__WORK TO COMPLETE__
Transcribe the lines below word for word, and leave the pictures out of your copy.

-- Opening Marker --

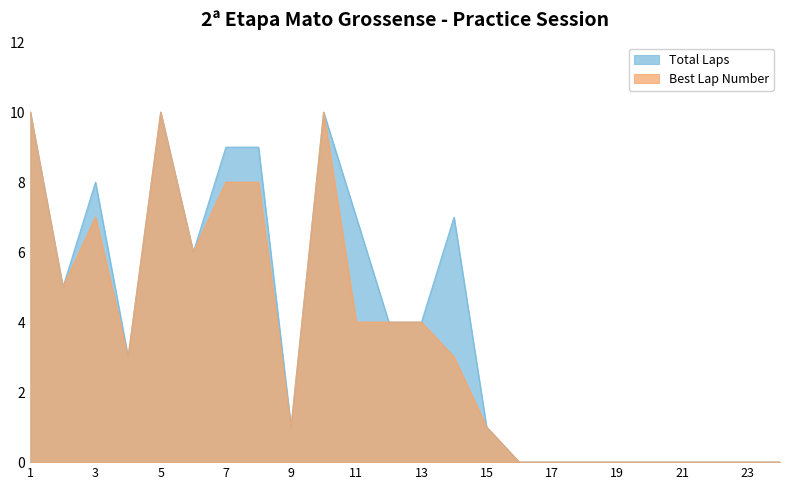

How many data points in Total Laps are above 4?

10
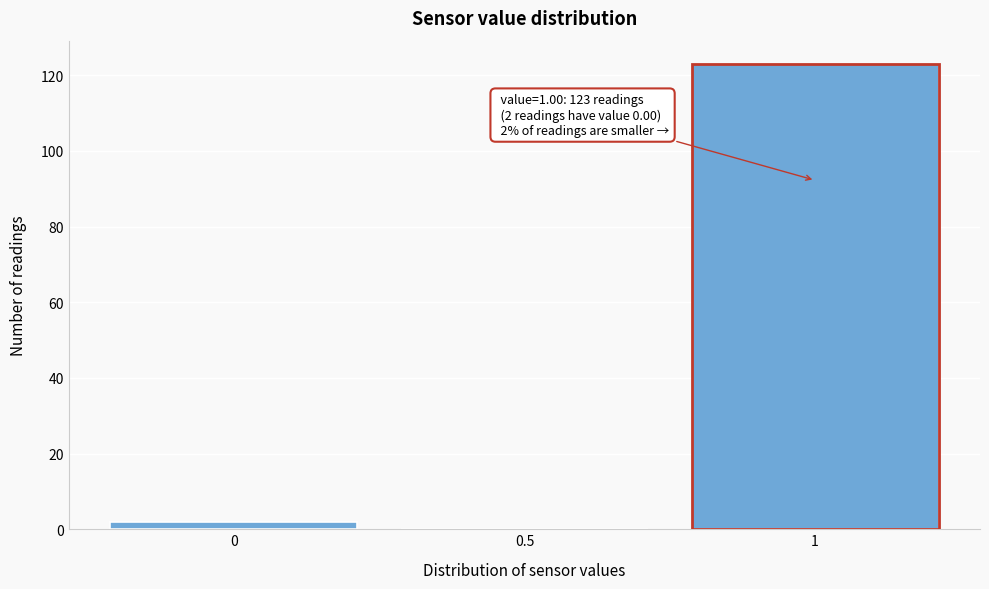

Which range on the x-axis has the tallest bar?

0.75 to 1.25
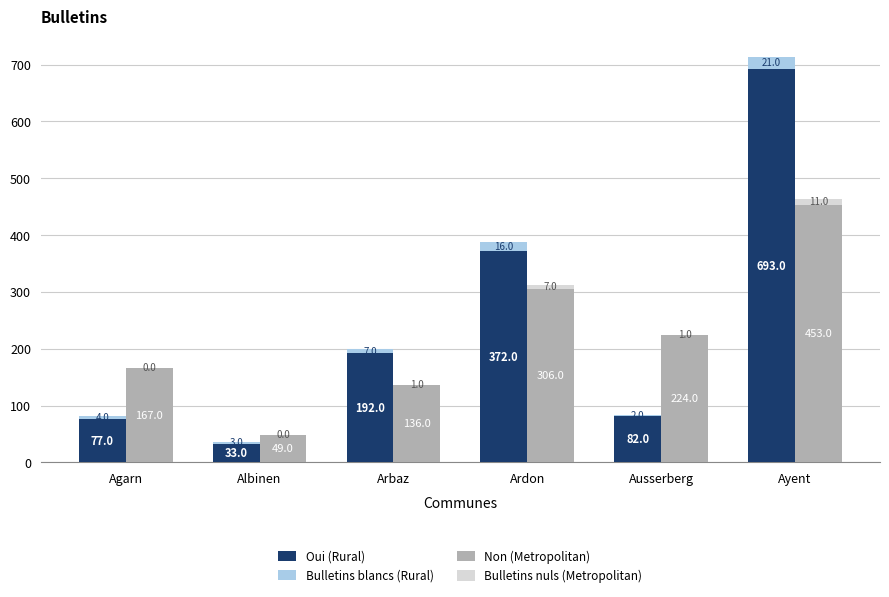

What is the sum of all Oui (Rural) values?

1449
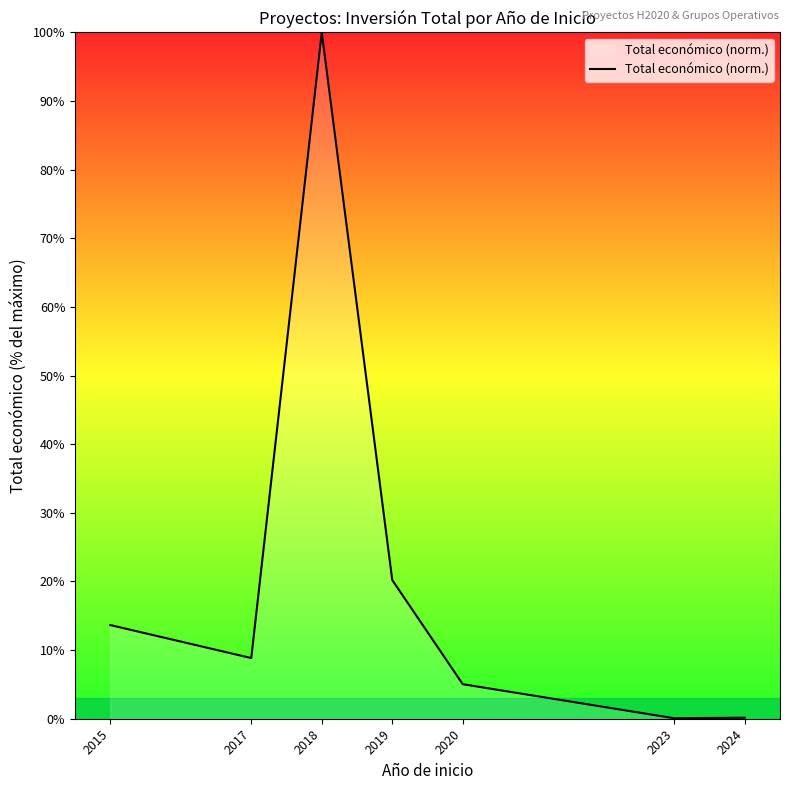

True or false: the data shows 15.1 at 2017.

False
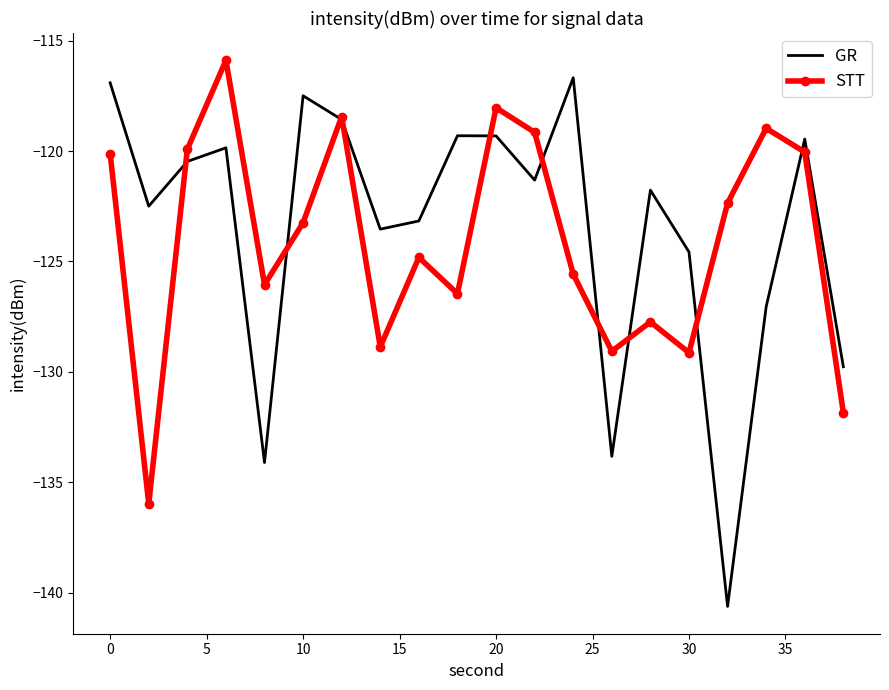

Rank the series by their average value, from lowest to highest.

STT, GR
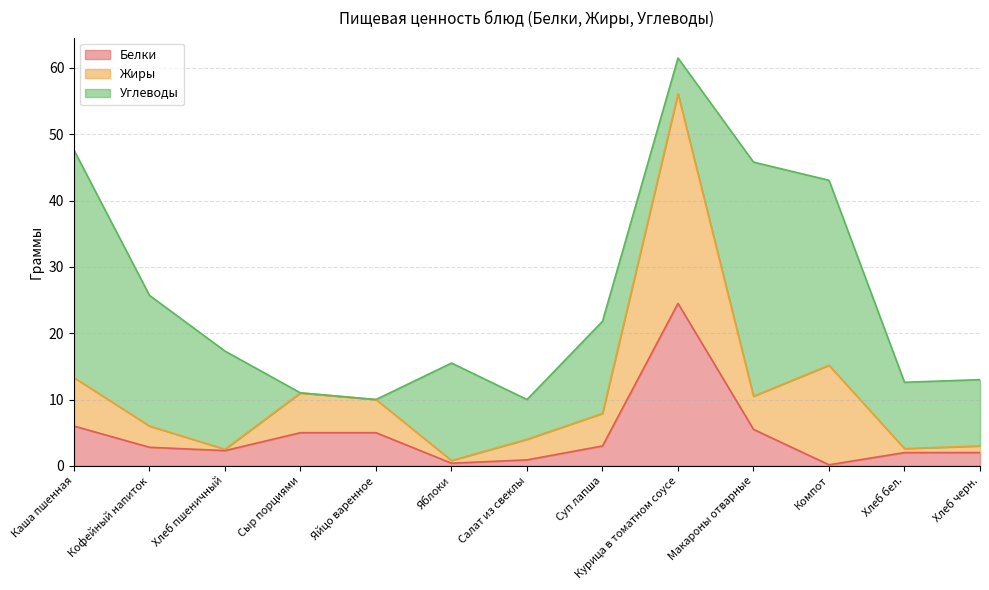

How many interior local valleys does the Белки series have?

3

-- Closing Marker --

__WRITTEN RESPONSE__
How many data points in Total Laps are above 4?

10

Which range on the x-axis has the tallest bar?

0.75 to 1.25

What is the sum of all Oui (Rural) values?

1449

True or false: the data shows 15.1 at 2017.

False

Rank the series by their average value, from lowest to highest.

STT, GR

How many interior local valleys does the Белки series have?

3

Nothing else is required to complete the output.